What to do: Identify each line below that contains the word "SourceGraphic", and copy it out.

Records:
- - - -

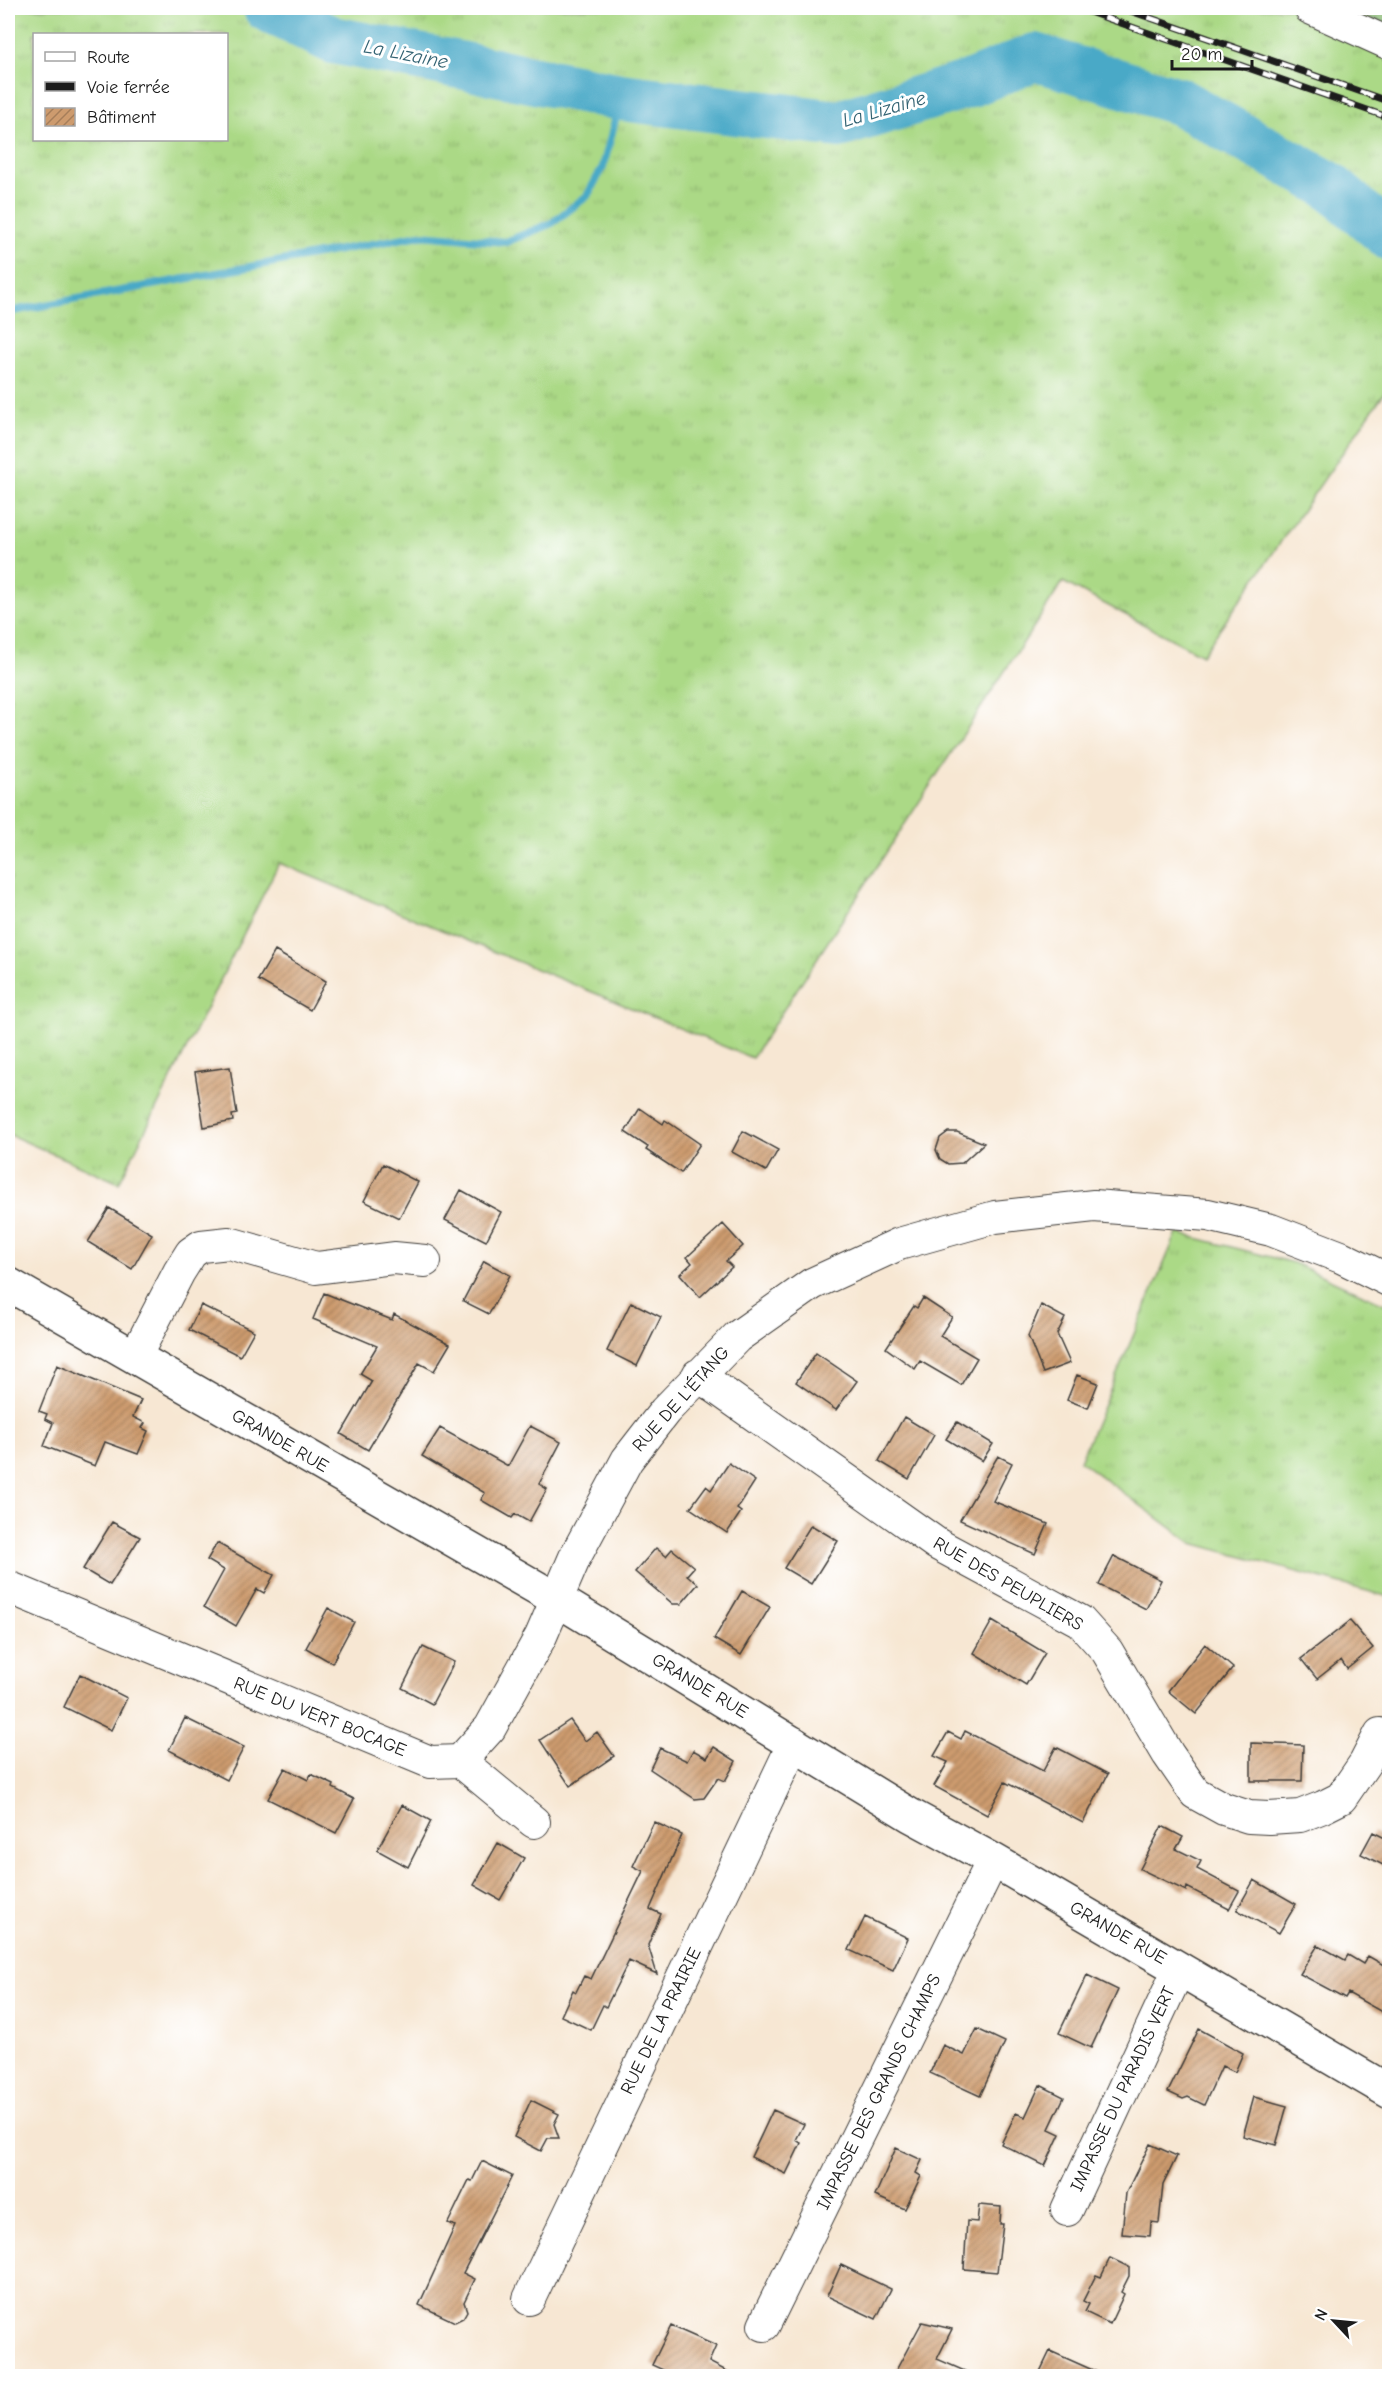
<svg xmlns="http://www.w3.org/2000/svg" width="1397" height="2384" font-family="'Comic Neue',sans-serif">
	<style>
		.grass { fill: url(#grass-tufts); stroke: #647a51; stroke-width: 1.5; fill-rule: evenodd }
		.forest { fill: url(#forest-firs); stroke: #526a48; stroke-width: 1.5 }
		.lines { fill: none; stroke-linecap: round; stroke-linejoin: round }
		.stream { stroke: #48a9c7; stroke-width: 8 }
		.river { stroke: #48a9c7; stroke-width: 48 }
		.building { fill: url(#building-hatch) }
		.minor-casing { stroke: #3d3a37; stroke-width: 34 }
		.tertiary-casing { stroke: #3d3a37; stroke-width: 36 }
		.minor { stroke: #fff; stroke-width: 32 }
		.tertiary { stroke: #fff; stroke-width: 33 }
		.rail-casing { stroke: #1c1c1c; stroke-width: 7 }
		.rail { stroke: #fff; stroke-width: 4.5; stroke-dasharray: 14; stroke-linecap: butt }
		.labels { text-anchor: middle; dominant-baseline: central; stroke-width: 6; stroke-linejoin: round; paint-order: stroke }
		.street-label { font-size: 18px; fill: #1c1c1c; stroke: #fff }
		.water-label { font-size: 20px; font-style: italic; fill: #326272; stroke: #fff }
	</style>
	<defs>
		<pattern id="grass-tufts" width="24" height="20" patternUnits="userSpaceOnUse" patternTransform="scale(1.5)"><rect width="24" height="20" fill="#abd986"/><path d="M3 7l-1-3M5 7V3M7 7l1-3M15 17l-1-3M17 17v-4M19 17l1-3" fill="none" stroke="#93ba73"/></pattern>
		<pattern id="forest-firs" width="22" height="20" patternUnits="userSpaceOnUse" patternTransform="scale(1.5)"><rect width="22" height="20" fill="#88b973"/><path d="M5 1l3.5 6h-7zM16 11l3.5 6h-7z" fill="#759e63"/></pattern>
		<pattern id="building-hatch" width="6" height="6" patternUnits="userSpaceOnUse" patternTransform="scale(1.5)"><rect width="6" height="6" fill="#cd9b6e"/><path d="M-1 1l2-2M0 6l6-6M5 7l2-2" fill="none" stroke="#a67e5a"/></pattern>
	</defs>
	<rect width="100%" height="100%" fill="#fff"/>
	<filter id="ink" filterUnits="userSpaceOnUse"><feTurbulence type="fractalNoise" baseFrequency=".0167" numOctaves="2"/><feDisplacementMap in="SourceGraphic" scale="12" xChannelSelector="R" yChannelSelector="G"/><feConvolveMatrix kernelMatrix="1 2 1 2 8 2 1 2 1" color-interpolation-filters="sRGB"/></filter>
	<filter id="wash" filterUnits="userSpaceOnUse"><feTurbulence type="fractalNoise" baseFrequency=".008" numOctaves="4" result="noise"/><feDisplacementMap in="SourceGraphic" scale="24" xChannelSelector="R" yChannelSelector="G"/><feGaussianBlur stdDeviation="1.35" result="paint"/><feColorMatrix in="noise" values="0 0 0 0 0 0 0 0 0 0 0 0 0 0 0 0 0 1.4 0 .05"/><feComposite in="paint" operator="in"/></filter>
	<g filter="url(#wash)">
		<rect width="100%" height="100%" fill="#f7e7d3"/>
		<path class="grass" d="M 8,8 L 1351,8 L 1389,29 L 1389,386 L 1202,655 L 1063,582 L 752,1058 L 279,863 L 119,1183 L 8,1134 ZM 34,34 L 226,34 L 226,140 L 34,140 Z
			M 1177,1233 L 1294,1263 L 1389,1306 L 1389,1597 L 1192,1543 L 1080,1461 Z"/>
		<path class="forest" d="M 1351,8 L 1389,8 L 1389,29 Z"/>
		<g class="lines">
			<path class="stream" d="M 8,312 L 420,235 L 506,242 L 552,223 L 587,196 L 603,167 L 621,97"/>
			<path class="river" d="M 267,8 L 333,40 L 621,97 L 839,124 L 969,84 L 1035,57 L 1178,101 L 1329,185 L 1390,237"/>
		</g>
		<g id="blocks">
			<path class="building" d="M 275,951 L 326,981 L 310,1010 L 258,980 Z
				M 230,1067 L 237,1114 L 232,1115 L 233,1121 L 204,1127 L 195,1072 Z
				M 640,1108 L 663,1124 L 665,1120 L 700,1144 L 681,1173 L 646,1150 L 648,1147 L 625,1132 Z
				M 743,1131 L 778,1150 L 766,1171 L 732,1152 Z
				M 948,1132 L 957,1132 L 984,1143 L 962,1163 L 948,1164 L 940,1159 L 936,1150 L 940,1138 Z
				M 383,1164 L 418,1182 L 399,1218 L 364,1201 Z
				M 461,1190 L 501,1212 L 486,1241 L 445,1220 Z
				M 109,1208 L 152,1234 L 132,1269 L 88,1242 Z
				M 723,1224 L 743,1246 L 726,1261 L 732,1267 L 700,1297 L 680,1274 L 692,1263 L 687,1257 Z
				M 484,1261 L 510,1275 L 489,1314 L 463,1301 Z
				M 324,1293 L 392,1320 L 394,1314 L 450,1344 L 434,1371 L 419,1363 L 368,1450 L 341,1434 L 372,1381 L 360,1374 L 377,1346 L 313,1319 Z
				M 923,1298 L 952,1317 L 940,1336 L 977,1358 L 961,1385 L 920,1361 L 915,1369 L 886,1348 L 914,1306 L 917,1308 Z
				M 631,1302 L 661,1317 L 637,1366 L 607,1351 Z
				M 201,1305 L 254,1331 L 240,1356 L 189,1330 Z
				M 1041,1305 L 1065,1318 L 1057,1334 L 1070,1363 L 1043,1373 L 1028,1336 Z
				M 816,1353 L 857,1381 L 836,1410 L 796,1382 Z
				M 57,1365 L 141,1400 L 133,1417 L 145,1423 L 142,1428 L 148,1431 L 138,1454 L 105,1442 L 95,1466 L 44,1446 L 53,1423 L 45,1419 L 47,1414 L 39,1411 Z
				M 1077,1375 L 1098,1383 L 1088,1408 L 1067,1400 Z
				M 904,1417 L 934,1435 L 909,1479 L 879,1461 Z
				M 957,1422 L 993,1444 L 982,1461 L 946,1439 Z
				M 530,1426 L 561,1442 L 539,1484 L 547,1489 L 529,1522 L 515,1514 L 512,1518 L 481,1500 L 485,1493 L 422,1456 L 440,1428 L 508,1466 Z
				M 998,1456 L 1012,1463 L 993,1501 L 1048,1524 L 1035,1554 L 960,1520 Z
				M 729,1463 L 755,1481 L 737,1509 L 741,1512 L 727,1533 L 690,1508 L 706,1486 L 711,1490 Z
				M 112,1522 L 140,1537 L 110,1585 L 83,1569 Z
				M 811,1525 L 838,1541 L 811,1584 L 784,1568 Z
				M 217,1543 L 274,1575 L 264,1593 L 257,1589 L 236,1626 L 204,1607 L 224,1570 L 207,1560 Z
				M 656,1548 L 666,1556 L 672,1549 L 694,1567 L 687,1575 L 698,1584 L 681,1604 L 673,1604 L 635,1572 Z
				M 1114,1556 L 1161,1580 L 1146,1609 L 1099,1585 Z
				M 742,1591 L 770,1607 L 741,1655 L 714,1639 Z
				M 328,1608 L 354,1622 L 332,1663 L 306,1648 Z
				M 992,1621 L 1045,1653 L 1026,1685 L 974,1653 Z
				M 1350,1621 L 1373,1648 L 1347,1669 L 1341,1660 L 1317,1679 L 1301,1659 Z
				M 1205,1644 L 1233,1668 L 1196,1714 L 1168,1691 Z
				M 423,1647 L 454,1662 L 432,1704 L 402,1688 Z
				M 80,1674 L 127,1698 L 111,1730 L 64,1707 Z
				M 185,1718 L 244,1747 L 227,1780 L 169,1750 Z
				M 570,1720 L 585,1741 L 597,1732 L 614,1756 L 570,1786 L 540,1740 Z
				M 965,1731 L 1043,1771 L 1056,1747 L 1108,1774 L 1083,1823 L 1005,1782 L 987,1815 L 934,1786 L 948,1762 L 934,1756 L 948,1732 L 961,1739 Z
				M 1251,1743 L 1303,1745 L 1302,1781 L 1251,1781 Z
				M 714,1747 L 736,1761 L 725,1781 L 718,1778 L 704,1798 L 695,1799 L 650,1769 L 660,1748 L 687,1761 L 693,1750 L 707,1758 Z
				M 285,1768 L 308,1780 L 311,1774 L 334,1785 L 333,1788 L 354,1799 L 336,1833 L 268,1799 Z
				M 402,1805 L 431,1821 L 408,1867 L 377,1850 Z
				M 654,1822 L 682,1835 L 650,1909 L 661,1914 L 648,1945 L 657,1974 L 629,1961 L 606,2007 L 603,2005 L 591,2030 L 561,2016 L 573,1990 L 576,1992 L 584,1976 L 591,1979 L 643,1871 L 633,1866 Z
				M 1162,1826 L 1183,1837 L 1176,1849 L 1201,1861 L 1197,1869 L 1239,1891 L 1229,1909 L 1187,1887 L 1186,1891 L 1140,1869 Z
				M 1373,1832 L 1389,1840 L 1389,1868 L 1361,1854 Z
				M 498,1843 L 524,1858 L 500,1900 L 474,1885 Z
				M 1254,1880 L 1296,1904 L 1279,1933 L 1237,1910 Z
				M 865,1917 L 908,1938 L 893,1970 L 849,1950 Z
				M 1318,1945 L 1345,1960 L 1348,1955 L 1363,1964 L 1368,1956 L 1389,1968 L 1389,2016 L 1348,1993 L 1345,1998 L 1300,1974 Z
				M 1087,1975 L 1118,1990 L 1091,2048 L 1059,2033 Z
				M 977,2029 L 1005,2042 L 980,2096 L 930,2073 L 943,2045 L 964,2055 Z
				M 1199,2029 L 1243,2053 L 1235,2072 L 1222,2066 L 1204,2105 L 1188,2097 L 1183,2099 L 1168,2092 Z
				M 1040,2085 L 1064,2097 L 1049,2129 L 1060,2134 L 1045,2166 L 1001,2144 L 1016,2113 L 1025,2117 Z
				M 1254,2097 L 1287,2106 L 1276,2145 L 1243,2136 Z
				M 531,2100 L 559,2114 L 554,2124 L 559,2138 L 548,2138 L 541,2151 L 514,2137 Z
				M 773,2110 L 804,2124 L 796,2140 L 801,2143 L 786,2174 L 751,2157 Z
				M 1150,2144 L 1177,2156 L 1163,2185 L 1159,2223 L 1151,2222 L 1150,2236 L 1122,2234 L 1126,2193 Z
				M 896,2148 L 922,2160 L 916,2173 L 921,2176 L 905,2209 L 875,2196 Z
				M 482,2161 L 512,2176 L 463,2273 L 475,2279 L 464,2302 L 467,2311 L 463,2318 L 455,2322 L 419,2305 L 455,2226 L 448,2223 L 469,2180 L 472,2181 Z
				M 979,2205 L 1001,2207 L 1000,2224 L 1003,2224 L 997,2272 L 964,2269 L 967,2221 L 977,2222 Z
				M 1110,2258 L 1129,2267 L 1129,2276 L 1121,2292 L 1124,2294 L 1110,2324 L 1085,2312 L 1089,2304 L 1083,2301 L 1096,2275 L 1101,2277 Z
				M 841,2265 L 891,2289 L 876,2319 L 827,2296 Z
				M 922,2322 L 952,2329 L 937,2359 L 976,2376 L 893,2376 Z
				M 671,2326 L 716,2346 L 709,2362 L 736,2376 L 676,2376 L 652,2365 Z
				M 1050,2351 L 1106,2376 L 1038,2376 Z"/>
		</g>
	</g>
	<g filter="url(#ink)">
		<use href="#blocks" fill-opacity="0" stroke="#3d3a37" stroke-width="1.5"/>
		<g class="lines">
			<g class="minor-casing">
				<path id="minor" d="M 1310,8 L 1390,44
					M 135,1357 L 179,1272 L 191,1253 L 201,1246 L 229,1243 L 316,1268 L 394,1258 L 425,1261
					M 698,1375 L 937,1544 L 1080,1621 L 1107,1651 L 1168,1754 L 1195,1793 L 1224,1809 L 1249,1817 L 1269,1818 L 1300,1816 L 1323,1807 L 1341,1798 L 1365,1763 L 1380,1734
					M 8,1587 L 430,1762 L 460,1761 L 490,1728 L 541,1636 L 575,1557 L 627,1460 L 665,1411 L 737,1337 L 812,1284 L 899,1244 L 995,1217 L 1094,1206 L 1208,1215 L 1271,1230 L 1341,1257 L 1390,1281
					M 460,1761 L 534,1822
					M 1067,2210 L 1179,1969
					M 529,2299 L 794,1743
					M 764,2325 L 993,1860"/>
			</g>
			<g class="tertiary-casing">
				<path id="tertiary" d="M 8,1284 L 558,1600 L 910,1815 L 993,1860 L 1390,2092"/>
			</g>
			<use href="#minor" class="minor"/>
			<use href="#tertiary" class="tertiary"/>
			<g class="rail-casing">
				<path id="rail" d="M 1078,8 L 1390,118
					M 1122,8 L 1390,102"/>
			</g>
			<use href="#rail" class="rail"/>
		</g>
	</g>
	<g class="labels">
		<g class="street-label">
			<text transform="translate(681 1399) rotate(-48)">RUE DE L'ÉTANG</text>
			<text transform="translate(280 1441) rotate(30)">GRANDE RUE</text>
			<text transform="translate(1008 1584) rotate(30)">RUE DES PEUPLIERS</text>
			<text transform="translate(700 1686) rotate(31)">GRANDE RUE</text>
			<text transform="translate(320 1717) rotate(22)">RUE DU VERT BOCAGE</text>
			<text transform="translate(1118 1933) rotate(30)">GRANDE RUE</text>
			<text transform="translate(661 2021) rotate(-64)">RUE DE LA PRAIRIE</text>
			<text transform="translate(1123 2089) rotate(-65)">IMPASSE DU PARADIS VERT</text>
			<text transform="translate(879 2092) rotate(-64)">IMPASSE DES GRANDS CHAMPS</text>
		</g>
		<g class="water-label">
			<text transform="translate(406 54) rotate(11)">La Lizaine</text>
			<text transform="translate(884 109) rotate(-16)">La Lizaine</text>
		</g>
	</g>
	<rect width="1397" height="2384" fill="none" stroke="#fff" stroke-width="30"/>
	<rect x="33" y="33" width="195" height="108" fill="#ffffff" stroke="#a4a4a4" stroke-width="1.5"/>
	<rect x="45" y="52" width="30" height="9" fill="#ffffff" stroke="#a4a4a4" stroke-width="1.5"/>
	<text x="87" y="63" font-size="18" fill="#1c1c1c">Route</text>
	<rect x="45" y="82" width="30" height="9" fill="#1c1c1c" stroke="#a4a4a4" stroke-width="1.5"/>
	<text x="87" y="93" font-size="18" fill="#1c1c1c">Voie ferrée</text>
	<rect x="45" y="108" width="30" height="18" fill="url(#building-hatch)" stroke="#a4a4a4" stroke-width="1.5"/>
	<text x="87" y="123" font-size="18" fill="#1c1c1c">Bâtiment</text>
	<g transform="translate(1334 2321) rotate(296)" stroke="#ffffff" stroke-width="4.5" paint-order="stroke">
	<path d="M0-4.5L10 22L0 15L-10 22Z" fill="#1c1c1c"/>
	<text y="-9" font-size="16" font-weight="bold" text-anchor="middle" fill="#1c1c1c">N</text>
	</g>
	<path d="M1172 60v9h80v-9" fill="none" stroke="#1c1c1c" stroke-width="3"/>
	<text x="1181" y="60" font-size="18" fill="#1c1c1c" stroke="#ffffff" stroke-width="4.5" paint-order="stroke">20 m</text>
</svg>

- - - -

Answer for this exercise:
	<filter id="ink" filterUnits="userSpaceOnUse"><feTurbulence type="fractalNoise" baseFrequency=".0167" numOctaves="2"/><feDisplacementMap in="SourceGraphic" scale="12" xChannelSelector="R" yChannelSelector="G"/><feConvolveMatrix kernelMatrix="1 2 1 2 8 2 1 2 1" color-interpolation-filters="sRGB"/></filter>
	<filter id="wash" filterUnits="userSpaceOnUse"><feTurbulence type="fractalNoise" baseFrequency=".008" numOctaves="4" result="noise"/><feDisplacementMap in="SourceGraphic" scale="24" xChannelSelector="R" yChannelSelector="G"/><feGaussianBlur stdDeviation="1.35" result="paint"/><feColorMatrix in="noise" values="0 0 0 0 0 0 0 0 0 0 0 0 0 0 0 0 0 1.4 0 .05"/><feComposite in="paint" operator="in"/></filter>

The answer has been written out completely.